Computer systems of at least 18 Andhra Pradesh police units are among the hundreds in India compromised by the WannaCry ransomware attack, which began on May 12 and is estimated to have affected more than 200,000 computers across 150 countries so far.

Ransomware is a type of malicious software designed to block access to computer systems until a sum of money is paid. The malware is usually sent through email and blocks access by encrypting the targeted system’s data. The ransom is demanded to be paid in the virtual currency Bitcoin, which the Reserve Bank of India does not recognise as an authorised mode of exchange.

In India, ransomware attacks have become rampant since 2015, cyber security experts said, finding victims in a wide range of industries, from pharmaceuticals to hospitality and banking to information technology.

The latest global attack infected computers at private enterprises in Mumbai, Hyderabad, Bangalore and other cities. The Andhra Pradesh police was the first government agency to report being affected. Now, it has emerged that the Gujarat State Wide Area Network and customer care centres of the West Bengal Electricity Distribution Company Limited, a public sector undertaking, were affected as well.

For government agencies in India, though, WannaCry is not the first ransomware experience. At least two such attacks have been reported in the past one year.

State of vulnerability

In January 2017, three servers in the Delhi office of the Quality Council of India, an accreditation body set up jointly by the central government and the Indian industry associations, were attacked by Cerber ransomware. It took cyber security experts over 36 hours to unblock the system through decryption applications. No ransom had to be paid, said a cyber security expert who was involved in the operation.

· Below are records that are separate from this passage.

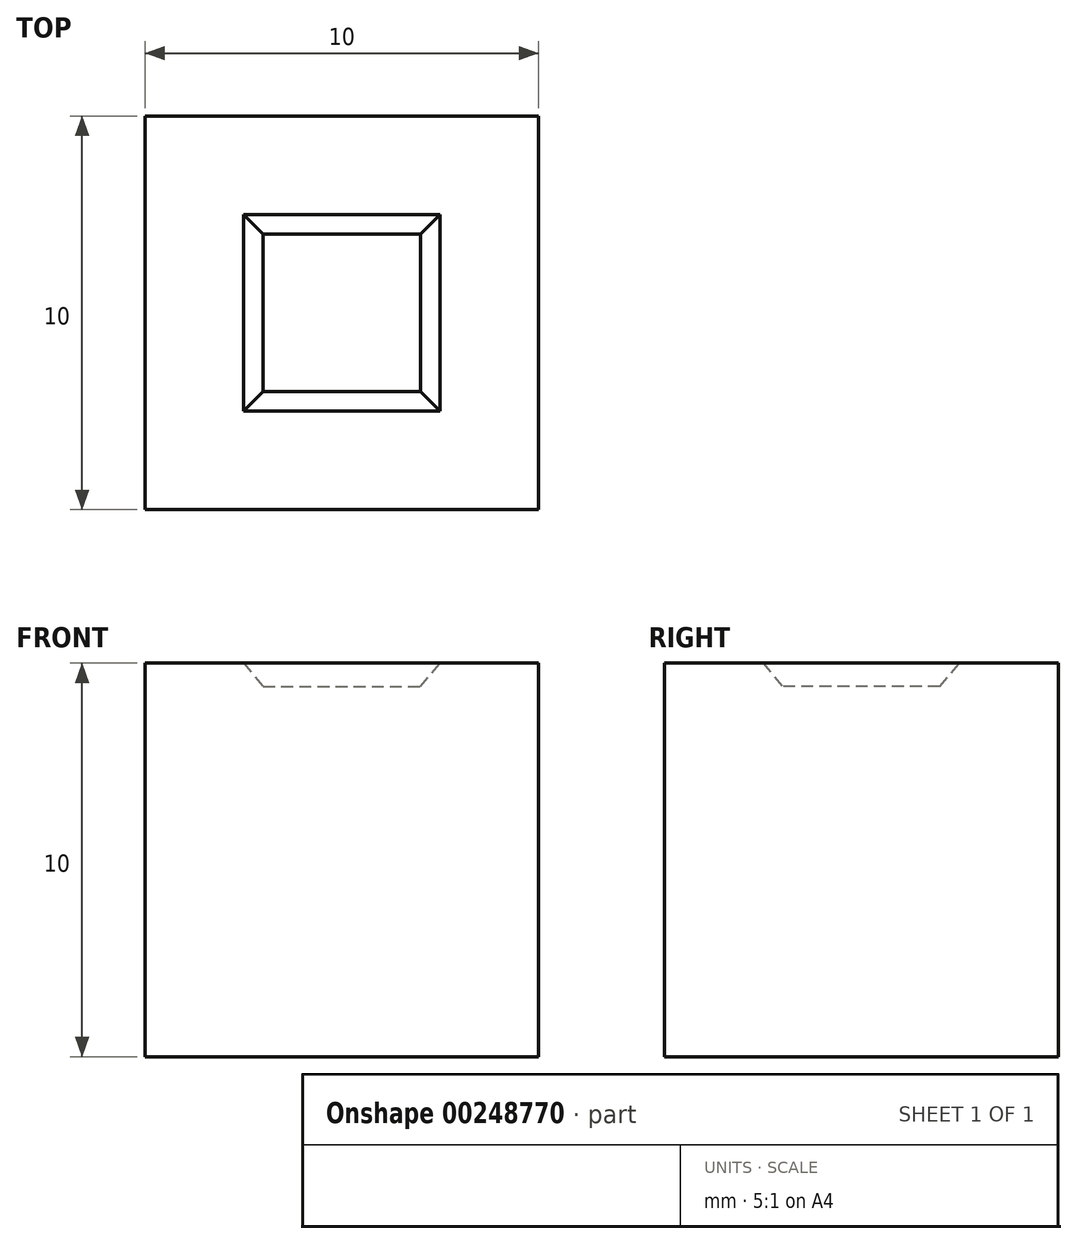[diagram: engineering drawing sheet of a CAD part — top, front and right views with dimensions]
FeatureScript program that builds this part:
annotation { "Feature Type Name" : "Feature", "Feature Type Description" : "" }
export const myFeature = defineFeature(function(context is Context, id is Id, definition is map)
    precondition{}
    {
        {
            var Q0;
            Q0=qCreatedBy(makeId("Top.planeOp"),FACE);
            var sketch = newSketch(context, id + "F0", { "sketchPlane" : qUnion([Q0])});
            skLineSegment(sketch, "E0.bottom", {"start": v(-5, -5) * mm, "end": v(5, -5) * mm});
            skLineSegment(sketch, "E0.top", {"start": v(-5, 5) * mm, "end": v(5, 5) * mm});
            skLineSegment(sketch, "E0.left", {"start": v(-5, -5) * mm, "end": v(-5, 5) * mm});
            skLineSegment(sketch, "E0.right", {"start": v(5, -5) * mm, "end": v(5, 5) * mm});
            skSolve(sketch);
        }
        {
            var Q0;
            Q0=makeQuery(id+"F0.imprint","IMPRINT",FACE,{"disambiguationData":[TD([[makeQuery(id+"F0.imprint","IMPRINT",EDGE,{"derivedFrom":sQuery(id+"F0.wireOp",EDGE,"E0.bottom")}),1.0]])]});
            extrude(context, id + "F1", {"entities" : qUnion([Q0]), "depth" : 10 * mm});
        }
        {
            var Q0;
            Q0=makeQuery(id+"F1.opExtrude","CAP_FACE",FACE,{"disambiguationData":[OSD([sQuery(id+"F0.wireOp",EDGE,"E0.bottom"),sQuery(id+"F0.wireOp",EDGE,"E0.top"),sQuery(id+"F0.wireOp",EDGE,"E0.left"),sQuery(id+"F0.wireOp",EDGE,"E0.right")])],"isStart":false});
            var sketch = newSketch(context, id + "F2", { "sketchPlane" : qUnion([Q0])});
            skLineSegment(sketch, "E1.bottom", {"start": v(-2.5, -2.5) * mm, "end": v(2.5, -2.5) * mm});
            skLineSegment(sketch, "E1.top", {"start": v(-2.5, 2.5) * mm, "end": v(2.5, 2.5) * mm});
            skLineSegment(sketch, "E1.left", {"start": v(-2.5, -2.5) * mm, "end": v(-2.5, 2.5) * mm});
            skLineSegment(sketch, "E1.right", {"start": v(2.5, -2.5) * mm, "end": v(2.5, 2.5) * mm});
            skSolve(sketch);
        }
        {
            var Q0;
            Q0 = qSketchRegion(id + "F2", true);
            extrude(context, id + "F3", {"entities" : qUnion([Q0]), "operationType" : NewBodyOperationType.REMOVE, "oppositeDirection" : true, "depth" : 0.6 * mm, "hasDraft" : true, "draftAngle" : 40 * degree, "draftPullDirection" : true});
        }
    });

According to Kislay Chaudhary, a cyber security consultant with the central government, using decryption applications to unblock ransomware-infected computers is easier said than done. There are thousands of decryption applications available on the internet and each has a specific purpose. So the operation is essentially a hit-and-miss. If all the available applications fail to decrypt the data, the only option left is to wait for the discovery of the malicious software’s kill switch to unblock the computer.

In May 2016, computer systems of Maharashtra’s revenue and public works departments were infected by Locky ransomware.

Ransomware blocks access to the infected computer by encrypting data and demands payment to unlock it. Image credit: Reuters

“It is not that government agencies are more vulnerable to these attacks,” said Chaudhary. “The most vulnerable are private or independent servers and customised mail boxes, which fail to spam emails with malware attachments, often because of lack of investment in making the systems safe enough, and inadequate research and development.”

Pavan Duggal, an advocate with expertise in cyber security law, however, contended that “what is visible on the surface is just the tip of the iceberg”.

“Most ransomware attacks are unreported and India is no exception to that,” he said. “Top information technology companies, banks and even government agencies in the country have witnessed such attacks in the past three years. But most attacks were local and isolated in nature. A mass attack like WannaCry is unprecedented.”

So, how can such attacks be tackled? Duggal said India must urgently enact a cyber security law and amend the Information Technology Act to make cyber attacks criminal offences and clearly chalk out the roles and responsibilities, accountability and liabilities of internet service providers and intermediary agencies in case of such offences.

Outside of the government, Cyber Peace Foundation, a Jharkhand-based cyber security non-profit, has invested in a project called Honey Net to combat cyber attacks. Under this project, the NGO has set up deliberately vulnerable computer networks in 10 states, including Jharkhand, Gujarat, Andhra Pradesh and Karnataka, to invite cyber attacks in order to analyse their nature. They recorded an unusual trend a day before the global cyber attack of May 12.

“The system which usually endures 147 cyber attack attempts per day on an average actually endured around 9,000 attacks on Thursday,” said the founder of the NGO Vineet Kumar. They have received requests to deal with 15 WannaCry infection. These clients include private enterprises, academic institutes and government agencies, Kumar said, but did not disclose their identities.

Lax security

In the wake of the WannaCry attack, the Indian government’s Computer Emergency Response Team issued a critical alert and an advisory while the Ministry of Information Technology reached out to key stakeholders such as the Reserve Bank of India, National Payments Corporation of India, National Informatics Centre and Unique Identification Authority of India, advising them to protect their systems against WannaCry and ensure protection of the digital payments ecosystem in the country, PTI reported. The Reserve Bank, in turn, directed banks to down their ATM networks until the machines received the Windows software update that protects against the ransomware.

“ATMs operations are usually outsourced to third parties and it is shocking that more than 70 percent of the ATM network in India operates on Windows XP,” said Chaudhary, referring to an older version of Microsoft’s operating system. “Microsoft has stopped issuing update patches for the XP, though the case of WannaCry is exceptional because they had released patches on receipt of prior input about a possible leak. But most users, including government agencies, often act reluctant in installing update files.”

Chaudhary also said Indian banks have witnessed several malware attacks in the past “but surprisingly many of them are yet to take adequate measures for protection”.